**Directive**. Reproduce everything from the start of the material down to the line containing "Монтаж кронштейнов производится с", putting "Novedades" wherever "Noticias" appears and leaving all else unchanged.

•••

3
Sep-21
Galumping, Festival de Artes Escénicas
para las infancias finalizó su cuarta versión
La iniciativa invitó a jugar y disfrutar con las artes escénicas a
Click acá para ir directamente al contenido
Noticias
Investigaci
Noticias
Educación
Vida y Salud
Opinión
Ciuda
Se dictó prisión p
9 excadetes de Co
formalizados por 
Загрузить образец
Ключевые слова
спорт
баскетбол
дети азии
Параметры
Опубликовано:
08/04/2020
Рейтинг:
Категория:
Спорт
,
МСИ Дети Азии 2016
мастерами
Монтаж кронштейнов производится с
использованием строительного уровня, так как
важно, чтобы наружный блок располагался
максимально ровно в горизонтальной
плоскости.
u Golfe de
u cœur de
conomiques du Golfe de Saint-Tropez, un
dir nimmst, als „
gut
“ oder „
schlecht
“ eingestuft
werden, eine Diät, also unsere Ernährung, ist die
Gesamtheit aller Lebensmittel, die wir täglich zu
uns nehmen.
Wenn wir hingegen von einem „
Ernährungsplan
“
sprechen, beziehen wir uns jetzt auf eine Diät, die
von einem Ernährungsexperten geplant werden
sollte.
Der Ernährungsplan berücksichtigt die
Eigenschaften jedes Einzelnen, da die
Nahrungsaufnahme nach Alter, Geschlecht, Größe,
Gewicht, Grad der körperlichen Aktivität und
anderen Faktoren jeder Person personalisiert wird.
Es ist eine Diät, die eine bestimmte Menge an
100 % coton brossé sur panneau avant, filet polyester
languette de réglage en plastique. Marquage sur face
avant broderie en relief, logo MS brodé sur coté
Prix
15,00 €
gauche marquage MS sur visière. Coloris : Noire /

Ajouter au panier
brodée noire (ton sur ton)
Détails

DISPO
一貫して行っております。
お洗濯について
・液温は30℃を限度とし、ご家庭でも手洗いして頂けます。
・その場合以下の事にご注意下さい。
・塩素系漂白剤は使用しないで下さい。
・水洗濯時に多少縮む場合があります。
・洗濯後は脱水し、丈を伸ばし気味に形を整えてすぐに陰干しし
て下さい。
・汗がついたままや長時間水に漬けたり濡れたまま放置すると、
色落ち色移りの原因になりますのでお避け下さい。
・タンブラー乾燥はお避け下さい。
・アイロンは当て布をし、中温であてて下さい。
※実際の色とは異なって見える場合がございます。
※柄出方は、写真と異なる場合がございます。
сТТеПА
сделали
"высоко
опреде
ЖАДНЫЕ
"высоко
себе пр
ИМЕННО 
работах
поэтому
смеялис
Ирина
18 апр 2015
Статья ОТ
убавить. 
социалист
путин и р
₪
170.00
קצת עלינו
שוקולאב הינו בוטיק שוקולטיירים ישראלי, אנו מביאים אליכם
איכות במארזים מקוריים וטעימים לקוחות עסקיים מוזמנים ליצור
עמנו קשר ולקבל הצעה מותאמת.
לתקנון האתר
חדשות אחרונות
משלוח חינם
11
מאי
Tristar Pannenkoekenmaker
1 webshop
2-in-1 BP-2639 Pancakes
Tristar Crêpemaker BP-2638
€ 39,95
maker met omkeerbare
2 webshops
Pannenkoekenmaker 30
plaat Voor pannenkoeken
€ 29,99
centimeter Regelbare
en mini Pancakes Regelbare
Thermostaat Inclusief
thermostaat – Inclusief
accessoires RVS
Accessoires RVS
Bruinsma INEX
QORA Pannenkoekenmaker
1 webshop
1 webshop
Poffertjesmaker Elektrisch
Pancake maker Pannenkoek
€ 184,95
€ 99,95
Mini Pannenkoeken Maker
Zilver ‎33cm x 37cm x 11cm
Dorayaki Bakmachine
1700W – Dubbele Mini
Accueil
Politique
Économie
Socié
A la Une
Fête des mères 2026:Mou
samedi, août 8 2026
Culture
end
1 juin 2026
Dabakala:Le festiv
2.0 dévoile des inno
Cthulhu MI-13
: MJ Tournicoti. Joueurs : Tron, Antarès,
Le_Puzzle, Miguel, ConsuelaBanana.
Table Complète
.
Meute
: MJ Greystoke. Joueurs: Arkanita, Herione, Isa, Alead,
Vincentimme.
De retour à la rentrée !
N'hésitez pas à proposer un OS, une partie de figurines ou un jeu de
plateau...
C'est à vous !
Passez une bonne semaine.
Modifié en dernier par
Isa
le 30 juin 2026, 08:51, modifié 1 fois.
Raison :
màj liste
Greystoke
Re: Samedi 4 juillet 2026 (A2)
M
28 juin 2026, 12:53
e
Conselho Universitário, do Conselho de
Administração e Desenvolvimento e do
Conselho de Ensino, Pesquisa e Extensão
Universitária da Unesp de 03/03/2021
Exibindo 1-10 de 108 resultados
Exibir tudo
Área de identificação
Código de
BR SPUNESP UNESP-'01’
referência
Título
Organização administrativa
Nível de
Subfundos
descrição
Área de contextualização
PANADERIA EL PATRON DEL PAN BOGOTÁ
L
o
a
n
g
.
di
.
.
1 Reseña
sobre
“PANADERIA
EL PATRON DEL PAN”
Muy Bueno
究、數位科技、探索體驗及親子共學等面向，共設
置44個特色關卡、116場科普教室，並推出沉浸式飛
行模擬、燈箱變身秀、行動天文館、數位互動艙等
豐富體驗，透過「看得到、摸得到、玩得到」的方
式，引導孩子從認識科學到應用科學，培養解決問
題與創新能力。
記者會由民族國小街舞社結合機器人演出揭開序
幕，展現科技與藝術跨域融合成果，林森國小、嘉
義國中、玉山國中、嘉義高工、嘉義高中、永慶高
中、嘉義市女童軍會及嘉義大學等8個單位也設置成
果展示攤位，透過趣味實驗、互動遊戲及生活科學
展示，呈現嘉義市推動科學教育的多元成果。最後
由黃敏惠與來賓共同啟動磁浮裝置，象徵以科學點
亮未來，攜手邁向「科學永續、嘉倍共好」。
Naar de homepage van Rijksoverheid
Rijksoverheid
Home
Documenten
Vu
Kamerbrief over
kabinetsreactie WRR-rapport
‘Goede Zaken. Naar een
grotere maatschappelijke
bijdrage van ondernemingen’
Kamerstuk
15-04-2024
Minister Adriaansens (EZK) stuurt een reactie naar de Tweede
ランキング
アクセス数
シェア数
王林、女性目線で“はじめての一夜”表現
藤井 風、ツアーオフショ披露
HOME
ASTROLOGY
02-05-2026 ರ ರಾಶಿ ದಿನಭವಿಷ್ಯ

•••

**Response for this exercise**.
3
Sep-21
Galumping, Festival de Artes Escénicas
para las infancias finalizó su cuarta versión
La iniciativa invitó a jugar y disfrutar con las artes escénicas a
Click acá para ir directamente al contenido
Novedades
Investigaci
Novedades
Educación
Vida y Salud
Opinión
Ciuda
Se dictó prisión p
9 excadetes de Co
formalizados por 
Загрузить образец
Ключевые слова
спорт
баскетбол
дети азии
Параметры
Опубликовано:
08/04/2020
Рейтинг:
Категория:
Спорт
,
МСИ Дети Азии 2016
мастерами
Монтаж кронштейнов производится с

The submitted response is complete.